*** Given data ***
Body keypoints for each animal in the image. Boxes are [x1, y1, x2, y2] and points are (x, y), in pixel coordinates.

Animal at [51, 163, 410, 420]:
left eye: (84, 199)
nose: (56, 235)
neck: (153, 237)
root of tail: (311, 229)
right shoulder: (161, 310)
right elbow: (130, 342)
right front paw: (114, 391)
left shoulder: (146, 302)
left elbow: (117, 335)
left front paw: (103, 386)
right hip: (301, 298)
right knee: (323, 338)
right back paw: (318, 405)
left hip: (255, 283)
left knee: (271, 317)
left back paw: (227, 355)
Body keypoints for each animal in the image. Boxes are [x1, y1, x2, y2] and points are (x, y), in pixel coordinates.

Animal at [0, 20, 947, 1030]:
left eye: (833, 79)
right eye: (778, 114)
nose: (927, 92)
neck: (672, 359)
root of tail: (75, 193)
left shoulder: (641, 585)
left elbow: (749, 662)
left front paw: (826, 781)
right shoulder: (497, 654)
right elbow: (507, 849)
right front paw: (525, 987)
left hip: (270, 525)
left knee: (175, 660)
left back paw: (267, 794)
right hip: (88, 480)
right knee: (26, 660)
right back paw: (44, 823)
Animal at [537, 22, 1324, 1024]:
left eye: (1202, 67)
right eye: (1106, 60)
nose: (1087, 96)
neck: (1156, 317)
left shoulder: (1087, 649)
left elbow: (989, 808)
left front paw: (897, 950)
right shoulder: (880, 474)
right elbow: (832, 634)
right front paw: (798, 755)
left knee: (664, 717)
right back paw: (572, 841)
***
§ About this exercise
Repeat the data above starting at the line with "left elbow: (989, 808)" and ending at its last line, exactly, with no other lines.

§ Written answer
left elbow: (989, 808)
left front paw: (897, 950)
right shoulder: (880, 474)
right elbow: (832, 634)
right front paw: (798, 755)
left knee: (664, 717)
right back paw: (572, 841)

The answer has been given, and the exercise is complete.